Regarding tech bros - tech culture does seem to hegemonically enforce a belief that humans are individuals that exist in themselves rather than humans as nodes within a complex social network. In their culture the person exists alone and relying on formal or informal systems of support shows both weakness as well as foolishness for believing such things are real. Tech culture as a whole seems to disdain a broad education, especially in the humanities, which in turn leads tech bros in their ignorance to think that ideas important to them are either something they came up on by themselves or they ascribe themselves to tech figures they idolize. The culture seems very competitive and cutthroart; loyalty and compassion anre disincentivized by the ruthless business practices of tech corps. There seems to be a widespread belief that formal education and knowledge in the arts and humanities is useless and irrelevant at best, or entirely false woo woo nonsense at worst. The notion of culture, of an all-encompassing and inescapable mesh of practices, norms, and beliefs that define the parameters of who we are as people and as societies, seems very much anethema to their conception of themselves as self made men and their slavish adherence to great man theory. Again, generalization, a very broad br

[-] heggs_bayer@hexbear.net 3 points 2 months ago

I remember healers and clerics being considered feminine roles, and that a lot of people, mostly young men, wanted to be some kind of dps character that was viewed as more masculine. I also recall a general perception that healers were subordinate to damage classes and that the healers were somehow not really playing the game. Like they were "just" supporting the other characters, not really playing and doing the fun jobs.
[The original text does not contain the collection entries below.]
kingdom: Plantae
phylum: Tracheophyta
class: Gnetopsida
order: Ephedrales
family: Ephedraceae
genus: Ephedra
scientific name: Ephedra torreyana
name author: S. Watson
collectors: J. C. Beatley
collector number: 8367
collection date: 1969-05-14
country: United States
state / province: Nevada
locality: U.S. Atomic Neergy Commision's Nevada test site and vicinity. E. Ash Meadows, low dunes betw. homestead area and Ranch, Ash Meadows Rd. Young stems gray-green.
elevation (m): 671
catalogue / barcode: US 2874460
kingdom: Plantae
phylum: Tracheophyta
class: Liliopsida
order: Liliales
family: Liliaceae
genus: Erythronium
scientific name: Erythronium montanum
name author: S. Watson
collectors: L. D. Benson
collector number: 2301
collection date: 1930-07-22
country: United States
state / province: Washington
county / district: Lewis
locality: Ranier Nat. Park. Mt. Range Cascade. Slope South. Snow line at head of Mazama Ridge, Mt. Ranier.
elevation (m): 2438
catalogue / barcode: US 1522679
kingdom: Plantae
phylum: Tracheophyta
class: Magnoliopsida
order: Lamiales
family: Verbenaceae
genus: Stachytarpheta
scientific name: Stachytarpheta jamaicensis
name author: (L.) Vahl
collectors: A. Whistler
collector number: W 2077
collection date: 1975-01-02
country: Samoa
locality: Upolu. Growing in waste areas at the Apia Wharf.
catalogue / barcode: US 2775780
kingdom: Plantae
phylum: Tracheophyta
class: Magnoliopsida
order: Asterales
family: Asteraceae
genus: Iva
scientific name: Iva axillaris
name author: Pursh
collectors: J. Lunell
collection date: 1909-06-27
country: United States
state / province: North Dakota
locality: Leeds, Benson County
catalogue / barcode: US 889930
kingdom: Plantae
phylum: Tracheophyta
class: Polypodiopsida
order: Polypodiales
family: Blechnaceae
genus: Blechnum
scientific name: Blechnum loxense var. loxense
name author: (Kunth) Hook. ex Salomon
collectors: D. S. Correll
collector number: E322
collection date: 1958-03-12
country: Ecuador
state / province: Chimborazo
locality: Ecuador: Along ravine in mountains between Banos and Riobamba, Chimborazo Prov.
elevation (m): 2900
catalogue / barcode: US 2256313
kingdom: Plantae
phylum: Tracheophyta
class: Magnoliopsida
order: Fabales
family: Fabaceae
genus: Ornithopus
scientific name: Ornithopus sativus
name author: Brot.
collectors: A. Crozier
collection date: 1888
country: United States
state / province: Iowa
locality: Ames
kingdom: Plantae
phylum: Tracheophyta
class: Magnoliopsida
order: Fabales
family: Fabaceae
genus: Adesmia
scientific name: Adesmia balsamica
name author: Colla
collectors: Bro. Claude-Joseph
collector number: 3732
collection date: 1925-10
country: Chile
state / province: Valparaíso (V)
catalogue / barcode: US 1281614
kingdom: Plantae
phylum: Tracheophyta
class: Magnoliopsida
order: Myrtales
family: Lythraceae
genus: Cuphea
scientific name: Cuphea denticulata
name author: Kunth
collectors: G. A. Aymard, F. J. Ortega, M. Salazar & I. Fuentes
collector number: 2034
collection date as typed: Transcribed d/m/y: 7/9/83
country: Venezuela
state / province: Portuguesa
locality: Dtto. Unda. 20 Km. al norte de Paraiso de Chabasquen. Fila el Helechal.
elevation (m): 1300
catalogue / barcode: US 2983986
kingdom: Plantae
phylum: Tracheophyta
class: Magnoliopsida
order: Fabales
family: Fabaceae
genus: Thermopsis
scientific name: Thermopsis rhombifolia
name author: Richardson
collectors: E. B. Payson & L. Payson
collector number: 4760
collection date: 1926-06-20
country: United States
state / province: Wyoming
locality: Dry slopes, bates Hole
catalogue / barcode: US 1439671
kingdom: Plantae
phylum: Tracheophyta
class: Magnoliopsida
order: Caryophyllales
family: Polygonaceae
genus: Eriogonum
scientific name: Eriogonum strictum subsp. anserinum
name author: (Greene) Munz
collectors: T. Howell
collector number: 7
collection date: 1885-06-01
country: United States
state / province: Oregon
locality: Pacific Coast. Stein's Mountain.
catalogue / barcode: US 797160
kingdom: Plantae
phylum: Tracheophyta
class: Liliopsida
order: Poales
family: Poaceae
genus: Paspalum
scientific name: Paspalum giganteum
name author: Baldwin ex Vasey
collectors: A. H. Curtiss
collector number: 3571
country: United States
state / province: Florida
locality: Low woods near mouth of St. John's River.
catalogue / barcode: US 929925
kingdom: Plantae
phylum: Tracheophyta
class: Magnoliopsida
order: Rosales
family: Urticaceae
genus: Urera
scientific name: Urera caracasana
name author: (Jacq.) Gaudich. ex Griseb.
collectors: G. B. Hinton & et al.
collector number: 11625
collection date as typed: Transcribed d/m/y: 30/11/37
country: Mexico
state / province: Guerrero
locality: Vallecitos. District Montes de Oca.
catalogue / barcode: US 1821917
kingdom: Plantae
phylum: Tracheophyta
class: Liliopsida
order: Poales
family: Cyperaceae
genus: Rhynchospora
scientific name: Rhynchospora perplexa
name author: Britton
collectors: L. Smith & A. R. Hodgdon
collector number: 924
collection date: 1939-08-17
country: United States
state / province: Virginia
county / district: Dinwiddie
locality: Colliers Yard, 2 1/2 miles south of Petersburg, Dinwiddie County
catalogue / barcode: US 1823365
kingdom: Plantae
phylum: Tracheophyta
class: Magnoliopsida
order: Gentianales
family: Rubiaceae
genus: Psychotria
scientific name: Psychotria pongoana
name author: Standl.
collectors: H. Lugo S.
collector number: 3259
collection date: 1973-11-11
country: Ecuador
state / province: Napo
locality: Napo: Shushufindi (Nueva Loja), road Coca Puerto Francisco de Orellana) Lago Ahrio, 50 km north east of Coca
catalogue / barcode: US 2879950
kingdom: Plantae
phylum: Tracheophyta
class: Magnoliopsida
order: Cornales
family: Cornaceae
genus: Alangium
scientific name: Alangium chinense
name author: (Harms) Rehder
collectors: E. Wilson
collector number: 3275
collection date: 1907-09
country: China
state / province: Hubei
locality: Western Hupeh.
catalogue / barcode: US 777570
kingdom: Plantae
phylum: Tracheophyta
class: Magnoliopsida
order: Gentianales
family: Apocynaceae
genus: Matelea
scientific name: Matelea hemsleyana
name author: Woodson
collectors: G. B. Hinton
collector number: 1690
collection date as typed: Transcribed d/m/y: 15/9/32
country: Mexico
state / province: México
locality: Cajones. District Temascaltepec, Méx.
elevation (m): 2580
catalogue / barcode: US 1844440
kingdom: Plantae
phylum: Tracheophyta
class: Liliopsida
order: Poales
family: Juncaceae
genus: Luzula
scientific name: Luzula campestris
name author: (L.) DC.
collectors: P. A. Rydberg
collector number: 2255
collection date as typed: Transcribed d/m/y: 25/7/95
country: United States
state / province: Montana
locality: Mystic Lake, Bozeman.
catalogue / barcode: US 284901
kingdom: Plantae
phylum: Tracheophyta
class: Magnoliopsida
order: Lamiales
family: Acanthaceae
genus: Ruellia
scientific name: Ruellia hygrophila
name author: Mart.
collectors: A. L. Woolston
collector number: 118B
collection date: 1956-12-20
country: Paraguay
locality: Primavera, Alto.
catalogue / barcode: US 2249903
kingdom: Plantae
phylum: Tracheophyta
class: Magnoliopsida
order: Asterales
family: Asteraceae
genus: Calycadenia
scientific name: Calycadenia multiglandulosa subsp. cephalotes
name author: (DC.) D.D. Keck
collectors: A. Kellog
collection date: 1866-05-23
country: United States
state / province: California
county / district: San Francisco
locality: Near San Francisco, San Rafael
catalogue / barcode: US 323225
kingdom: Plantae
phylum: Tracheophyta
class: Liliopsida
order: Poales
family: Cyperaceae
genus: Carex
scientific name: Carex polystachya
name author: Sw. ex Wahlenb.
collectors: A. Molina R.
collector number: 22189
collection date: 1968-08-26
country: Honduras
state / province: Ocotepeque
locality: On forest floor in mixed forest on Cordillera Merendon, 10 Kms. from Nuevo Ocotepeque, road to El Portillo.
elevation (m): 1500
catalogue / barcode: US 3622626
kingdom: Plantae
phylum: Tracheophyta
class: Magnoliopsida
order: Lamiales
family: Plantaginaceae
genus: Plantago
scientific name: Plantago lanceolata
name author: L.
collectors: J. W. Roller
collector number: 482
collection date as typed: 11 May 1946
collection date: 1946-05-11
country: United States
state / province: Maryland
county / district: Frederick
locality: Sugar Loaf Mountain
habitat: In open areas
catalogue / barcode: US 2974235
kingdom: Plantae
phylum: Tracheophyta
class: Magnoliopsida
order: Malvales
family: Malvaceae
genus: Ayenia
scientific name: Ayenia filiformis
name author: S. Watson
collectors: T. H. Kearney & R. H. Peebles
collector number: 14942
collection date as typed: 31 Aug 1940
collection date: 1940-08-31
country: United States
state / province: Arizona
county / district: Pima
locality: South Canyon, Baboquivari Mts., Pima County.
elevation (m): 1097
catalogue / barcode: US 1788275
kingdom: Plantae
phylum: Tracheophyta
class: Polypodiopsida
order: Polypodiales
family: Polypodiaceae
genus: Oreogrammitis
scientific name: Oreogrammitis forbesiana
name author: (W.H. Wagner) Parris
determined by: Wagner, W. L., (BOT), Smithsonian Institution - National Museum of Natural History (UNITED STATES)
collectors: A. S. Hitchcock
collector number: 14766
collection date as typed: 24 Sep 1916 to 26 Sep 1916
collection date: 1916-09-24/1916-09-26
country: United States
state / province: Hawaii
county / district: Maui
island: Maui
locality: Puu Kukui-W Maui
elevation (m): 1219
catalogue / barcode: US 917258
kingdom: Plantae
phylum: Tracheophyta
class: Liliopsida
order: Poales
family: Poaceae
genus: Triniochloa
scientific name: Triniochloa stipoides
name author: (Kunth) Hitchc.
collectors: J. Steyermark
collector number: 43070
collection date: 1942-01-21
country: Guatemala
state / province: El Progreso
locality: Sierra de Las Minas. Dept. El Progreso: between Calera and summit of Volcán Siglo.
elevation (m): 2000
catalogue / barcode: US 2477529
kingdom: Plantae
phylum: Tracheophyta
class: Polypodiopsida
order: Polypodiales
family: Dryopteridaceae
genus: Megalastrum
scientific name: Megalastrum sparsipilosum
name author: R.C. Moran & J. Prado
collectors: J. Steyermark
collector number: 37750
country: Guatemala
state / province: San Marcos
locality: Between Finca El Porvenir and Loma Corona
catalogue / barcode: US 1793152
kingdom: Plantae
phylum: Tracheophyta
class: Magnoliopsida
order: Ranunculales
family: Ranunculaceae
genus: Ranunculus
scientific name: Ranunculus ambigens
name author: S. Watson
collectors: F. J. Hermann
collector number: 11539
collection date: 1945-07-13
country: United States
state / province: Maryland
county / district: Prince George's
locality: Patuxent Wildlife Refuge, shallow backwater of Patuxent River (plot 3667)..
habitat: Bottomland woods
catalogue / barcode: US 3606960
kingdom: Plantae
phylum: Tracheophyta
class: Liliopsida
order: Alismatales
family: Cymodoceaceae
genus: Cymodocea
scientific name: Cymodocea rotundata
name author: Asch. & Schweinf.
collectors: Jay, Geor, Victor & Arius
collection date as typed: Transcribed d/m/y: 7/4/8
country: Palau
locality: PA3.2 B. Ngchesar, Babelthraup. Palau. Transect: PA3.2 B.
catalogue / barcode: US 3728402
Where do tank characters fit into this in your experiance?

Regarding tech bros - tech culture does seem to hegemonically enforce a belief that humans are individuals that exist in themselves rather than humans as nodes within a complex social network. In their culture the person exists alone and relying on formal or informal systems of support shows both weakness as well as foolishness for believing such things are real.

The closest I've seen most STEMbros come to acknowledging forces beyond the individual is Conway's Law.

[-] Awoo@hexbear.net 12 points 2 months ago* (last edited 2 months ago)

What about the far less common phenomena of the player who will only play support/heals? This player will sacrifice themselves to protect the team even in situations where it probably wasn't necessary. I'm not an anything-ologist so I'm always so fascinated when someone talks about stuff like this.

I enjoy playing this role but usually because it's actually the lynchpin of the team and has the highest level of skill and responsibility (in the actually challenging content not the storyquest content). DPS on the other hand is usually for people that chew rocks and doesn't ever have to think about anything other than attacking a thing and dodging circles.

Support in a raid is the hardest role to play with the most important decisions.

[-] Frank@hexbear.net 11 points 2 months ago

It's long been bizarre to me how the support role can be feminized and devalued while also being, as you say, the lynchpin that keeps the whole machine running and separates victory from defeat. Many groups hold their healers up as the heroes who make it all work, while some dismiss support as a sort of women's domestic labor. Gennnnnnnnnnnnnnnder!

[-] Awoo@hexbear.net 6 points 2 months ago

The tank role is also very important but having played both I'm quite sure that healer is more stressful. The tank only has one enemy in the raid whereas everything in the raid (friendlies and monsters) is the enemy. There's always that 1 player who does not move out of easily avoidable damage too.